A solução é menos despesas e mais arrecadação
Os políticos não querem economizar, mas uma reforma administrativa seria uma mão na roda, deixaria o Estado mais enxuto – lembrando que reforma administrativa não trará arrecadação para a máquina pública, mas tem uma utilidade tremenda em corrigir os gastos com pessoal atualmente e no futuro, para que não passemos novamente por problemas como este. A solução é aumentar a arrecadação, porém de forma saudável e justa. Neste país, temos uma histeria de aumentar imposto para aumentar arrecadação, o grande câncer varguista que se apossou no Brasil. Depois, precisaríamos de uma reforma tributária de peso e produtiva. A atual configuração já está ultrapassada: é gigantesca comparando com países com o mesmo PIB per capita, além de ser um peso morto, gerar desincentivo e fuga de capital. É um calo econômico que carregamos há anos.

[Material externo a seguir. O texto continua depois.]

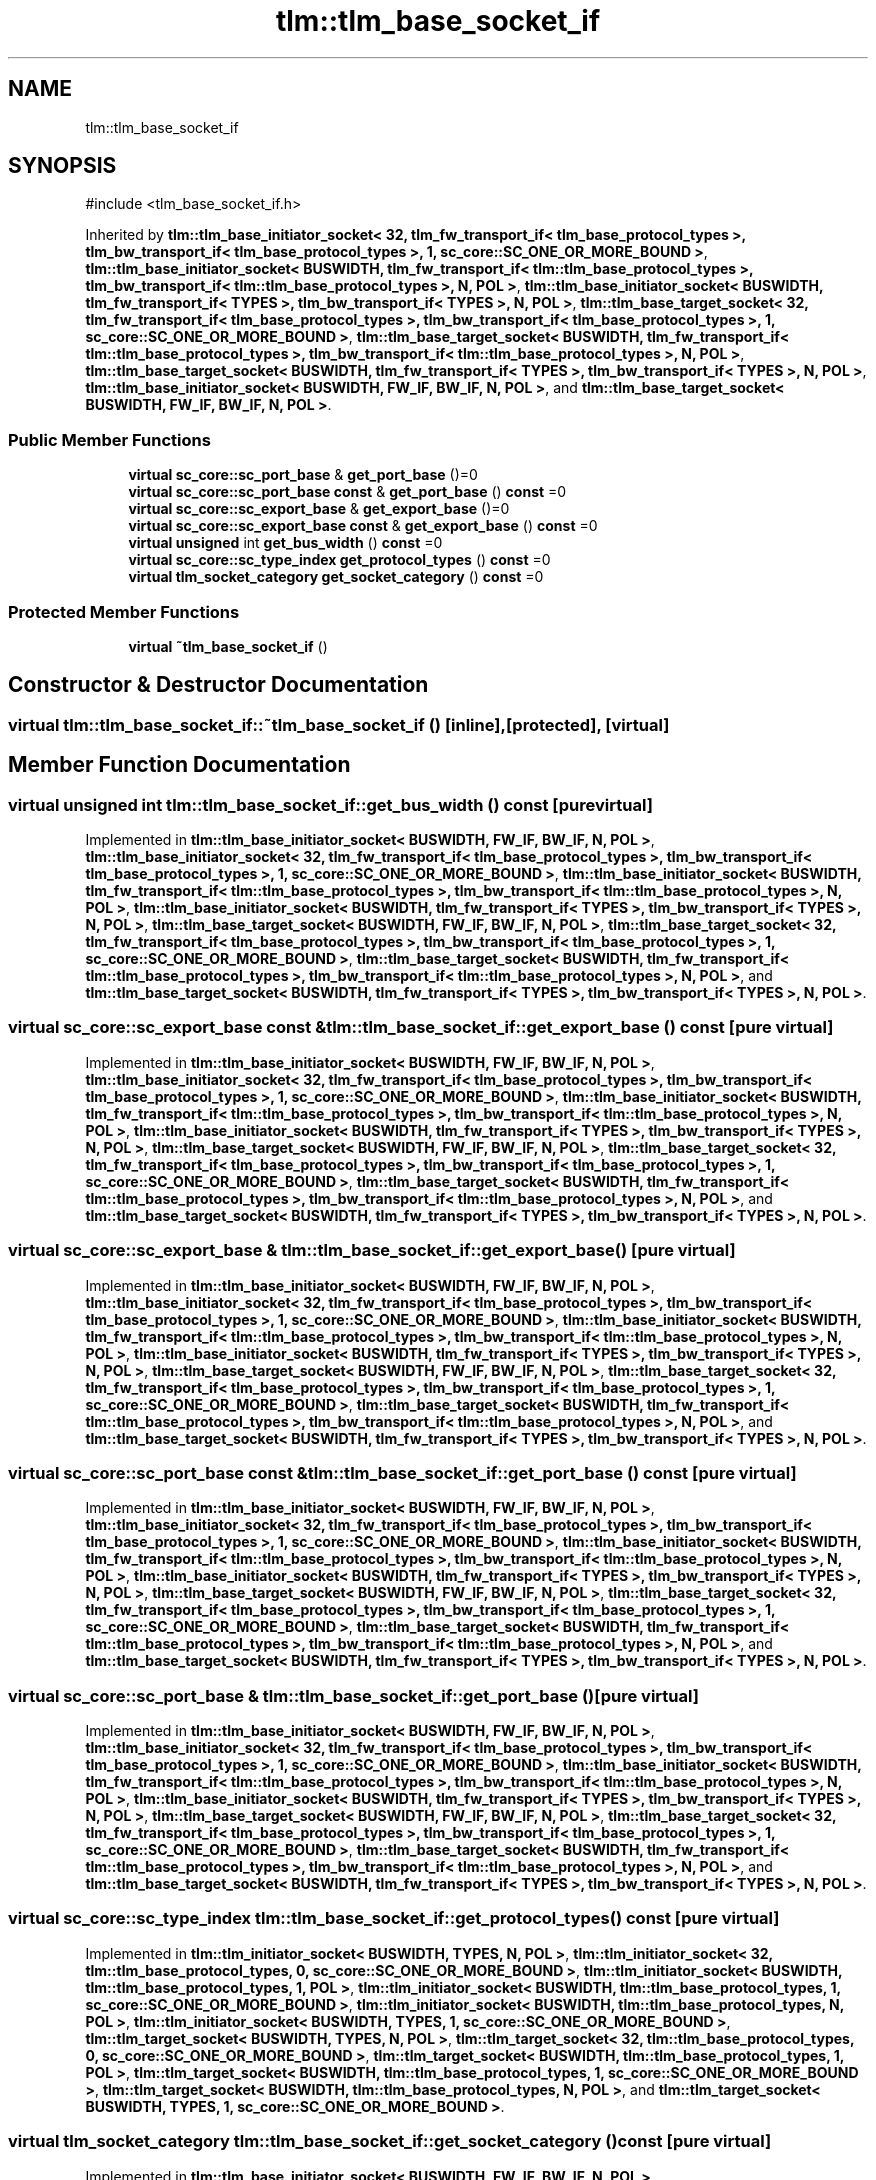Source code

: .TH "tlm::tlm_base_socket_if" 3 "VHDL simulator" \" -*- nroff -*-
.ad l
.nh
.SH NAME
tlm::tlm_base_socket_if
.SH SYNOPSIS
.br
.PP
.PP
\fR#include <tlm_base_socket_if\&.h>\fP
.PP
Inherited by \fBtlm::tlm_base_initiator_socket< 32, tlm_fw_transport_if< tlm_base_protocol_types >, tlm_bw_transport_if< tlm_base_protocol_types >, 1, sc_core::SC_ONE_OR_MORE_BOUND >\fP, \fBtlm::tlm_base_initiator_socket< BUSWIDTH, tlm_fw_transport_if< tlm::tlm_base_protocol_types >, tlm_bw_transport_if< tlm::tlm_base_protocol_types >, N, POL >\fP, \fBtlm::tlm_base_initiator_socket< BUSWIDTH, tlm_fw_transport_if< TYPES >, tlm_bw_transport_if< TYPES >, N, POL >\fP, \fBtlm::tlm_base_target_socket< 32, tlm_fw_transport_if< tlm_base_protocol_types >, tlm_bw_transport_if< tlm_base_protocol_types >, 1, sc_core::SC_ONE_OR_MORE_BOUND >\fP, \fBtlm::tlm_base_target_socket< BUSWIDTH, tlm_fw_transport_if< tlm::tlm_base_protocol_types >, tlm_bw_transport_if< tlm::tlm_base_protocol_types >, N, POL >\fP, \fBtlm::tlm_base_target_socket< BUSWIDTH, tlm_fw_transport_if< TYPES >, tlm_bw_transport_if< TYPES >, N, POL >\fP, \fBtlm::tlm_base_initiator_socket< BUSWIDTH, FW_IF, BW_IF, N, POL >\fP, and \fBtlm::tlm_base_target_socket< BUSWIDTH, FW_IF, BW_IF, N, POL >\fP\&.
.SS "Public Member Functions"

.in +1c
.ti -1c
.RI "\fBvirtual\fP \fBsc_core::sc_port_base\fP & \fBget_port_base\fP ()=0"
.br
.ti -1c
.RI "\fBvirtual\fP \fBsc_core::sc_port_base\fP \fBconst\fP & \fBget_port_base\fP () \fBconst\fP =0"
.br
.ti -1c
.RI "\fBvirtual\fP \fBsc_core::sc_export_base\fP & \fBget_export_base\fP ()=0"
.br
.ti -1c
.RI "\fBvirtual\fP \fBsc_core::sc_export_base\fP \fBconst\fP & \fBget_export_base\fP () \fBconst\fP =0"
.br
.ti -1c
.RI "\fBvirtual\fP \fBunsigned\fP int \fBget_bus_width\fP () \fBconst\fP =0"
.br
.ti -1c
.RI "\fBvirtual\fP \fBsc_core::sc_type_index\fP \fBget_protocol_types\fP () \fBconst\fP =0"
.br
.ti -1c
.RI "\fBvirtual\fP \fBtlm_socket_category\fP \fBget_socket_category\fP () \fBconst\fP =0"
.br
.in -1c
.SS "Protected Member Functions"

.in +1c
.ti -1c
.RI "\fBvirtual\fP \fB~tlm_base_socket_if\fP ()"
.br
.in -1c
.SH "Constructor & Destructor Documentation"
.PP 
.SS "\fBvirtual\fP tlm::tlm_base_socket_if::~tlm_base_socket_if ()\fR [inline]\fP, \fR [protected]\fP, \fR [virtual]\fP"

.SH "Member Function Documentation"
.PP 
.SS "\fBvirtual\fP \fBunsigned\fP int tlm::tlm_base_socket_if::get_bus_width () const\fR [pure virtual]\fP"

.PP
Implemented in \fBtlm::tlm_base_initiator_socket< BUSWIDTH, FW_IF, BW_IF, N, POL >\fP, \fBtlm::tlm_base_initiator_socket< 32, tlm_fw_transport_if< tlm_base_protocol_types >, tlm_bw_transport_if< tlm_base_protocol_types >, 1, sc_core::SC_ONE_OR_MORE_BOUND >\fP, \fBtlm::tlm_base_initiator_socket< BUSWIDTH, tlm_fw_transport_if< tlm::tlm_base_protocol_types >, tlm_bw_transport_if< tlm::tlm_base_protocol_types >, N, POL >\fP, \fBtlm::tlm_base_initiator_socket< BUSWIDTH, tlm_fw_transport_if< TYPES >, tlm_bw_transport_if< TYPES >, N, POL >\fP, \fBtlm::tlm_base_target_socket< BUSWIDTH, FW_IF, BW_IF, N, POL >\fP, \fBtlm::tlm_base_target_socket< 32, tlm_fw_transport_if< tlm_base_protocol_types >, tlm_bw_transport_if< tlm_base_protocol_types >, 1, sc_core::SC_ONE_OR_MORE_BOUND >\fP, \fBtlm::tlm_base_target_socket< BUSWIDTH, tlm_fw_transport_if< tlm::tlm_base_protocol_types >, tlm_bw_transport_if< tlm::tlm_base_protocol_types >, N, POL >\fP, and \fBtlm::tlm_base_target_socket< BUSWIDTH, tlm_fw_transport_if< TYPES >, tlm_bw_transport_if< TYPES >, N, POL >\fP\&.
.SS "\fBvirtual\fP \fBsc_core::sc_export_base\fP \fBconst\fP  & tlm::tlm_base_socket_if::get_export_base () const\fR [pure virtual]\fP"

.PP
Implemented in \fBtlm::tlm_base_initiator_socket< BUSWIDTH, FW_IF, BW_IF, N, POL >\fP, \fBtlm::tlm_base_initiator_socket< 32, tlm_fw_transport_if< tlm_base_protocol_types >, tlm_bw_transport_if< tlm_base_protocol_types >, 1, sc_core::SC_ONE_OR_MORE_BOUND >\fP, \fBtlm::tlm_base_initiator_socket< BUSWIDTH, tlm_fw_transport_if< tlm::tlm_base_protocol_types >, tlm_bw_transport_if< tlm::tlm_base_protocol_types >, N, POL >\fP, \fBtlm::tlm_base_initiator_socket< BUSWIDTH, tlm_fw_transport_if< TYPES >, tlm_bw_transport_if< TYPES >, N, POL >\fP, \fBtlm::tlm_base_target_socket< BUSWIDTH, FW_IF, BW_IF, N, POL >\fP, \fBtlm::tlm_base_target_socket< 32, tlm_fw_transport_if< tlm_base_protocol_types >, tlm_bw_transport_if< tlm_base_protocol_types >, 1, sc_core::SC_ONE_OR_MORE_BOUND >\fP, \fBtlm::tlm_base_target_socket< BUSWIDTH, tlm_fw_transport_if< tlm::tlm_base_protocol_types >, tlm_bw_transport_if< tlm::tlm_base_protocol_types >, N, POL >\fP, and \fBtlm::tlm_base_target_socket< BUSWIDTH, tlm_fw_transport_if< TYPES >, tlm_bw_transport_if< TYPES >, N, POL >\fP\&.
.SS "\fBvirtual\fP \fBsc_core::sc_export_base\fP & tlm::tlm_base_socket_if::get_export_base ()\fR [pure virtual]\fP"

.PP
Implemented in \fBtlm::tlm_base_initiator_socket< BUSWIDTH, FW_IF, BW_IF, N, POL >\fP, \fBtlm::tlm_base_initiator_socket< 32, tlm_fw_transport_if< tlm_base_protocol_types >, tlm_bw_transport_if< tlm_base_protocol_types >, 1, sc_core::SC_ONE_OR_MORE_BOUND >\fP, \fBtlm::tlm_base_initiator_socket< BUSWIDTH, tlm_fw_transport_if< tlm::tlm_base_protocol_types >, tlm_bw_transport_if< tlm::tlm_base_protocol_types >, N, POL >\fP, \fBtlm::tlm_base_initiator_socket< BUSWIDTH, tlm_fw_transport_if< TYPES >, tlm_bw_transport_if< TYPES >, N, POL >\fP, \fBtlm::tlm_base_target_socket< BUSWIDTH, FW_IF, BW_IF, N, POL >\fP, \fBtlm::tlm_base_target_socket< 32, tlm_fw_transport_if< tlm_base_protocol_types >, tlm_bw_transport_if< tlm_base_protocol_types >, 1, sc_core::SC_ONE_OR_MORE_BOUND >\fP, \fBtlm::tlm_base_target_socket< BUSWIDTH, tlm_fw_transport_if< tlm::tlm_base_protocol_types >, tlm_bw_transport_if< tlm::tlm_base_protocol_types >, N, POL >\fP, and \fBtlm::tlm_base_target_socket< BUSWIDTH, tlm_fw_transport_if< TYPES >, tlm_bw_transport_if< TYPES >, N, POL >\fP\&.
.SS "\fBvirtual\fP \fBsc_core::sc_port_base\fP \fBconst\fP  & tlm::tlm_base_socket_if::get_port_base () const\fR [pure virtual]\fP"

.PP
Implemented in \fBtlm::tlm_base_initiator_socket< BUSWIDTH, FW_IF, BW_IF, N, POL >\fP, \fBtlm::tlm_base_initiator_socket< 32, tlm_fw_transport_if< tlm_base_protocol_types >, tlm_bw_transport_if< tlm_base_protocol_types >, 1, sc_core::SC_ONE_OR_MORE_BOUND >\fP, \fBtlm::tlm_base_initiator_socket< BUSWIDTH, tlm_fw_transport_if< tlm::tlm_base_protocol_types >, tlm_bw_transport_if< tlm::tlm_base_protocol_types >, N, POL >\fP, \fBtlm::tlm_base_initiator_socket< BUSWIDTH, tlm_fw_transport_if< TYPES >, tlm_bw_transport_if< TYPES >, N, POL >\fP, \fBtlm::tlm_base_target_socket< BUSWIDTH, FW_IF, BW_IF, N, POL >\fP, \fBtlm::tlm_base_target_socket< 32, tlm_fw_transport_if< tlm_base_protocol_types >, tlm_bw_transport_if< tlm_base_protocol_types >, 1, sc_core::SC_ONE_OR_MORE_BOUND >\fP, \fBtlm::tlm_base_target_socket< BUSWIDTH, tlm_fw_transport_if< tlm::tlm_base_protocol_types >, tlm_bw_transport_if< tlm::tlm_base_protocol_types >, N, POL >\fP, and \fBtlm::tlm_base_target_socket< BUSWIDTH, tlm_fw_transport_if< TYPES >, tlm_bw_transport_if< TYPES >, N, POL >\fP\&.
.SS "\fBvirtual\fP \fBsc_core::sc_port_base\fP & tlm::tlm_base_socket_if::get_port_base ()\fR [pure virtual]\fP"

.PP
Implemented in \fBtlm::tlm_base_initiator_socket< BUSWIDTH, FW_IF, BW_IF, N, POL >\fP, \fBtlm::tlm_base_initiator_socket< 32, tlm_fw_transport_if< tlm_base_protocol_types >, tlm_bw_transport_if< tlm_base_protocol_types >, 1, sc_core::SC_ONE_OR_MORE_BOUND >\fP, \fBtlm::tlm_base_initiator_socket< BUSWIDTH, tlm_fw_transport_if< tlm::tlm_base_protocol_types >, tlm_bw_transport_if< tlm::tlm_base_protocol_types >, N, POL >\fP, \fBtlm::tlm_base_initiator_socket< BUSWIDTH, tlm_fw_transport_if< TYPES >, tlm_bw_transport_if< TYPES >, N, POL >\fP, \fBtlm::tlm_base_target_socket< BUSWIDTH, FW_IF, BW_IF, N, POL >\fP, \fBtlm::tlm_base_target_socket< 32, tlm_fw_transport_if< tlm_base_protocol_types >, tlm_bw_transport_if< tlm_base_protocol_types >, 1, sc_core::SC_ONE_OR_MORE_BOUND >\fP, \fBtlm::tlm_base_target_socket< BUSWIDTH, tlm_fw_transport_if< tlm::tlm_base_protocol_types >, tlm_bw_transport_if< tlm::tlm_base_protocol_types >, N, POL >\fP, and \fBtlm::tlm_base_target_socket< BUSWIDTH, tlm_fw_transport_if< TYPES >, tlm_bw_transport_if< TYPES >, N, POL >\fP\&.
.SS "\fBvirtual\fP \fBsc_core::sc_type_index\fP tlm::tlm_base_socket_if::get_protocol_types () const\fR [pure virtual]\fP"

.PP
Implemented in \fBtlm::tlm_initiator_socket< BUSWIDTH, TYPES, N, POL >\fP, \fBtlm::tlm_initiator_socket< 32, tlm::tlm_base_protocol_types, 0, sc_core::SC_ONE_OR_MORE_BOUND >\fP, \fBtlm::tlm_initiator_socket< BUSWIDTH, tlm::tlm_base_protocol_types, 1, POL >\fP, \fBtlm::tlm_initiator_socket< BUSWIDTH, tlm::tlm_base_protocol_types, 1, sc_core::SC_ONE_OR_MORE_BOUND >\fP, \fBtlm::tlm_initiator_socket< BUSWIDTH, tlm::tlm_base_protocol_types, N, POL >\fP, \fBtlm::tlm_initiator_socket< BUSWIDTH, TYPES, 1, sc_core::SC_ONE_OR_MORE_BOUND >\fP, \fBtlm::tlm_target_socket< BUSWIDTH, TYPES, N, POL >\fP, \fBtlm::tlm_target_socket< 32, tlm::tlm_base_protocol_types, 0, sc_core::SC_ONE_OR_MORE_BOUND >\fP, \fBtlm::tlm_target_socket< BUSWIDTH, tlm::tlm_base_protocol_types, 1, POL >\fP, \fBtlm::tlm_target_socket< BUSWIDTH, tlm::tlm_base_protocol_types, 1, sc_core::SC_ONE_OR_MORE_BOUND >\fP, \fBtlm::tlm_target_socket< BUSWIDTH, tlm::tlm_base_protocol_types, N, POL >\fP, and \fBtlm::tlm_target_socket< BUSWIDTH, TYPES, 1, sc_core::SC_ONE_OR_MORE_BOUND >\fP\&.
.SS "\fBvirtual\fP \fBtlm_socket_category\fP tlm::tlm_base_socket_if::get_socket_category () const\fR [pure virtual]\fP"

.PP
Implemented in \fBtlm::tlm_base_initiator_socket< BUSWIDTH, FW_IF, BW_IF, N, POL >\fP, \fBtlm::tlm_base_initiator_socket< 32, tlm_fw_transport_if< tlm_base_protocol_types >, tlm_bw_transport_if< tlm_base_protocol_types >, 1, sc_core::SC_ONE_OR_MORE_BOUND >\fP, \fBtlm::tlm_base_initiator_socket< BUSWIDTH, tlm_fw_transport_if< tlm::tlm_base_protocol_types >, tlm_bw_transport_if< tlm::tlm_base_protocol_types >, N, POL >\fP, \fBtlm::tlm_base_initiator_socket< BUSWIDTH, tlm_fw_transport_if< TYPES >, tlm_bw_transport_if< TYPES >, N, POL >\fP, \fBtlm::tlm_base_target_socket< BUSWIDTH, FW_IF, BW_IF, N, POL >\fP, \fBtlm::tlm_base_target_socket< 32, tlm_fw_transport_if< tlm_base_protocol_types >, tlm_bw_transport_if< tlm_base_protocol_types >, 1, sc_core::SC_ONE_OR_MORE_BOUND >\fP, \fBtlm::tlm_base_target_socket< BUSWIDTH, tlm_fw_transport_if< tlm::tlm_base_protocol_types >, tlm_bw_transport_if< tlm::tlm_base_protocol_types >, N, POL >\fP, \fBtlm::tlm_base_target_socket< BUSWIDTH, tlm_fw_transport_if< TYPES >, tlm_bw_transport_if< TYPES >, N, POL >\fP, \fBtlm_utils::multi_init_base< BUSWIDTH, TYPES, N, POL >\fP, \fBtlm_utils::multi_init_base< 32, tlm::tlm_base_protocol_types, 0, sc_core::SC_ONE_OR_MORE_BOUND >\fP, \fBtlm_utils::multi_init_base< BUSWIDTH, tlm::tlm_base_protocol_types, N, POL >\fP, \fBtlm_utils::multi_target_base< BUSWIDTH, TYPES, N, POL >\fP, \fBtlm_utils::multi_target_base< 32, tlm::tlm_base_protocol_types, 0, sc_core::SC_ONE_OR_MORE_BOUND >\fP, and \fBtlm_utils::multi_target_base< BUSWIDTH, tlm::tlm_base_protocol_types, N, POL >\fP\&.

.SH "Author"
.PP 
Generated automatically by Doxygen for VHDL simulator from the source code\&.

A massa gastadora de Brasília tem um devaneio em cismar que não precisamos reduzir os gastos, pois a dívida já reduziu. Na realidade, em 2019, retornaram algumas devoluções ao BNDES e a venda de reservas internacionais.
Ao analisar a LDO, a previsão é crescimento do PIB de 2,5% até 2024 – se é que se pode chamar de crescimento. Ao olhar o salário mínimo, a previsão para o ano seguinte é de aumentar R$ 47,00. Vamos fechar no ciclo da década perdida 11 anos de estagnação econômica e déficits primários até 2024. As reformas eram para ser feitas até o momento em que a taxa de juros não voltasse a crescer. Percebemos um aumento da taxa da Selic e nada de as reformas acontecerem. Este governo anda abrindo precedente para mais dez anos perdidos. É muito pouco trabalho.
Precisamos evoluir nossas medidas e aprender a discutir um orçamento público – é ali que se discute a fatia do bolo. É impossível abandonar o orçamento como temos feito. A princípio, o discurso era rever gastos, atualmente é o shutdown ou falência do Estado. Falta senso dos políticos brasileiros e coerência de votos na população que os elege. As práticas populistas só tem ajudado a afunilar esse problema e, do outro lado, a população não dá importância, discute pouco o tema e “queima” seu voto nas urnas. Não dá para se conformar, é necessário haver mudança.